(Graphic revision entries)
☆ ☆ ☆ ☆ ☆

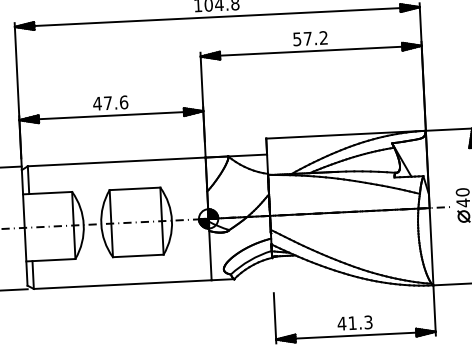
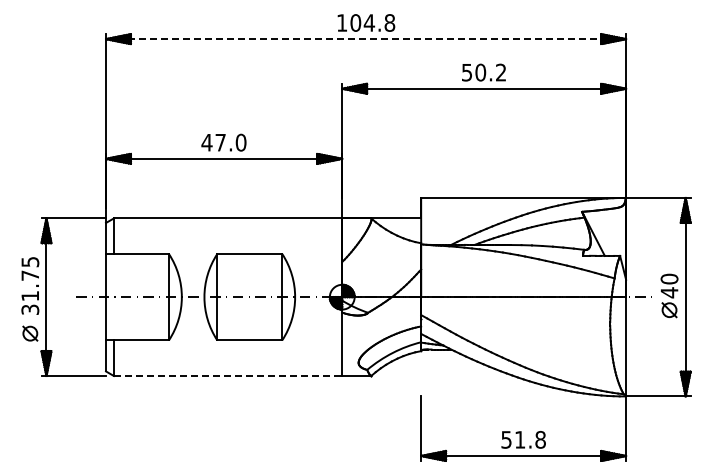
line: (217, 17) -> (366, 39), solid -> dashed
text: (307, 38) -> (480, 72), 57.2 -> 50.2
text: (123, 102) -> (240, 142), 47.6 -> 47.0
line: (123, 284) -> (228, 376), solid -> dashed
text: (354, 322) -> (522, 439), 41.3 -> 51.8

☆ ☆ ☆ ☆ ☆

WHAT TO DO
Among the entries, count the lines that hold "solid". Reply with the count only.

WRITTEN RESPONSE
2